Surtout, ils bénéficient d’un accompagnement administratif et social dès la détention, et jusqu’à après la sortie (sur le logement et les soins aussi), « pour ne pas les lâcher », indique Stefania. Depuis le mois de janvier 2021, 4 de ces anciens détenus ont pu être embauchés à Emmaüs, sur des postes de polyvalents, de vendeurs ou chauffeurs. Après 5 ans d’expérience au centre d’Oermingen (« les noces de bois ! » s’amuse-t-elle), Stefania et son équipe vont développer le même type de chantier à la maison d’arrêt de Strasbourg, avec de la réparation de cycles.
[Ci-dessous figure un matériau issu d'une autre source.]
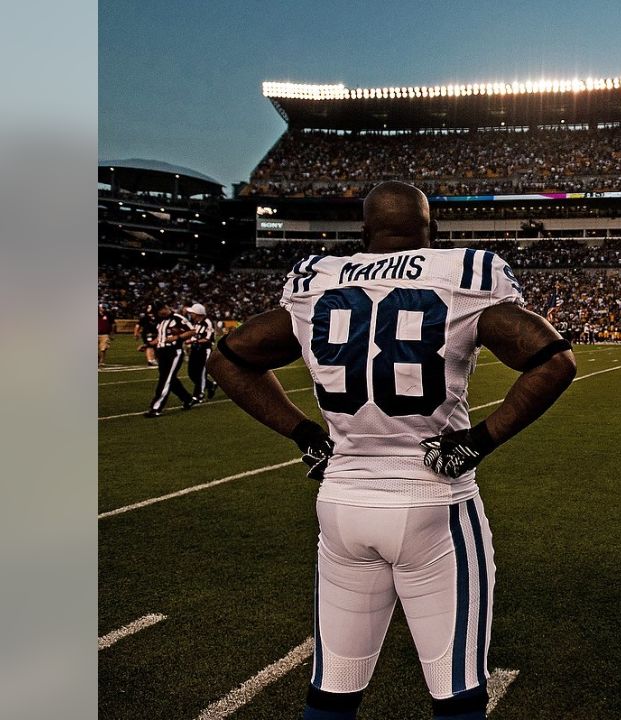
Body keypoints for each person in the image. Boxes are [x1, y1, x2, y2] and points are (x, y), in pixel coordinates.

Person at [209, 181, 576, 720]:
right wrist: (477, 442)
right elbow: (555, 362)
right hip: (432, 498)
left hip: (341, 504)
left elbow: (228, 360)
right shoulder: (463, 273)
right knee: (458, 692)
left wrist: (303, 432)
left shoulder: (318, 280)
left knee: (332, 687)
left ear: (364, 232)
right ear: (432, 233)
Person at [144, 302, 198, 417]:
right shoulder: (161, 320)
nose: (157, 314)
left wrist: (177, 337)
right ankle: (187, 399)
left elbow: (192, 331)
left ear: (164, 308)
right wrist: (149, 344)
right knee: (170, 378)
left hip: (173, 352)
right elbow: (160, 337)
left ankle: (156, 407)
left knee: (165, 379)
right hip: (162, 352)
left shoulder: (178, 318)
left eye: (157, 312)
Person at [185, 303, 218, 402]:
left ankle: (199, 394)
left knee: (201, 373)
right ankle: (210, 385)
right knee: (192, 373)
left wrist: (193, 341)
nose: (191, 314)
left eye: (192, 313)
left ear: (198, 313)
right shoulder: (195, 323)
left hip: (204, 350)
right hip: (195, 349)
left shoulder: (207, 322)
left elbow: (208, 339)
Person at [98, 304, 114, 368]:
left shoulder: (109, 315)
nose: (104, 309)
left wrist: (112, 333)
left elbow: (112, 324)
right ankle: (97, 358)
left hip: (105, 334)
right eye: (102, 308)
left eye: (104, 308)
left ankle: (102, 361)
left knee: (103, 348)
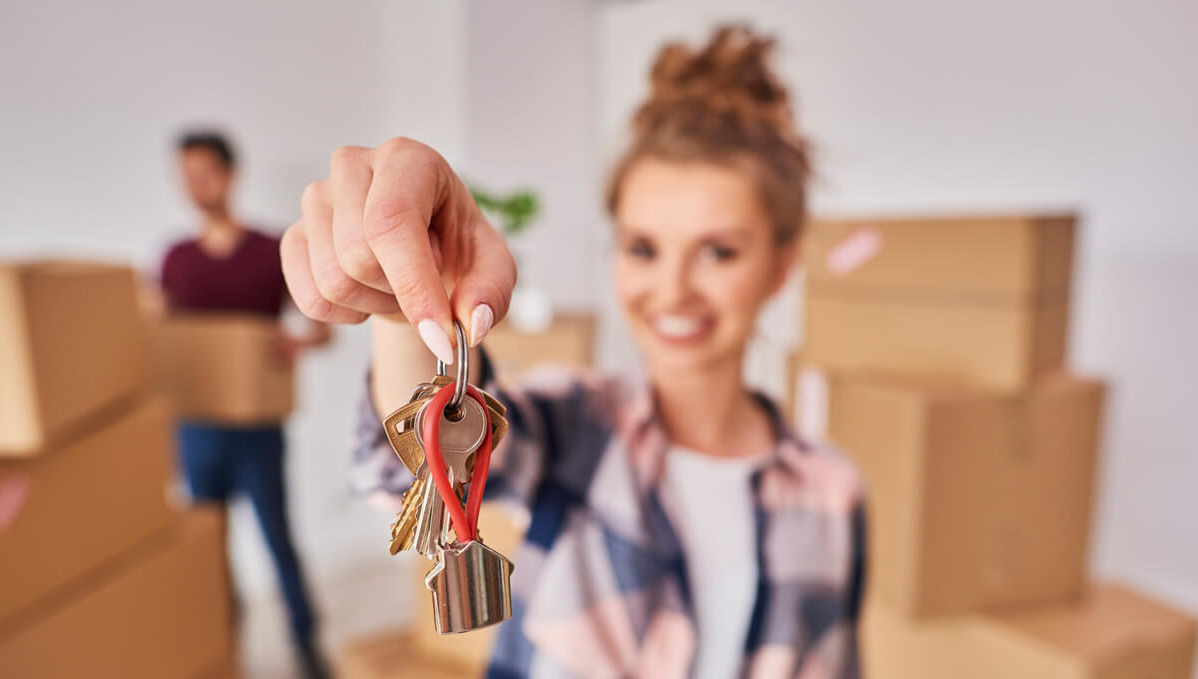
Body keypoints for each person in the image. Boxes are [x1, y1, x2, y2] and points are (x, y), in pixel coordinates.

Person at [281, 26, 865, 678]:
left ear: (781, 267)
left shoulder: (833, 490)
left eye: (718, 251)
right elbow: (412, 471)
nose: (671, 289)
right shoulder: (575, 421)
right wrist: (402, 300)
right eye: (643, 248)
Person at [159, 131, 333, 679]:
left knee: (279, 541)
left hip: (258, 426)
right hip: (197, 428)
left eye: (205, 173)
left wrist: (295, 343)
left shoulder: (270, 250)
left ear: (231, 176)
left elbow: (321, 328)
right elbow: (159, 337)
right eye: (186, 175)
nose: (195, 186)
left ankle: (307, 649)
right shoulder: (176, 259)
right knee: (208, 550)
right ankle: (220, 651)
À terme, ils comptent accueillir des détenus en fin de peine dans une ferme d’insertion de la vallée de la Bruche.

Car pour le collectif Walden, l’avenir est dans les peines en milieu ouvert et notamment dans les Travaux d’Intérêt Général, insiste Jean-Philippe :

« L’idéal serait de ne plus avoir obligatoirement des gens en prison, mais plutôt des gens qui viennent travailler en entreprise et qui font du TIG. Cela réduirait aussi le coût des prisons. »

Avec les 70 propositions de leur livre, dont celles d’assurer des cellules individuelles ou d’augmenter l’offre d’accompagnement psychologique (« le plus important », selon Léo, car « il faut que les gens croient en eux »), le collectif espère faire baisser la délinquance de 20 à 30%.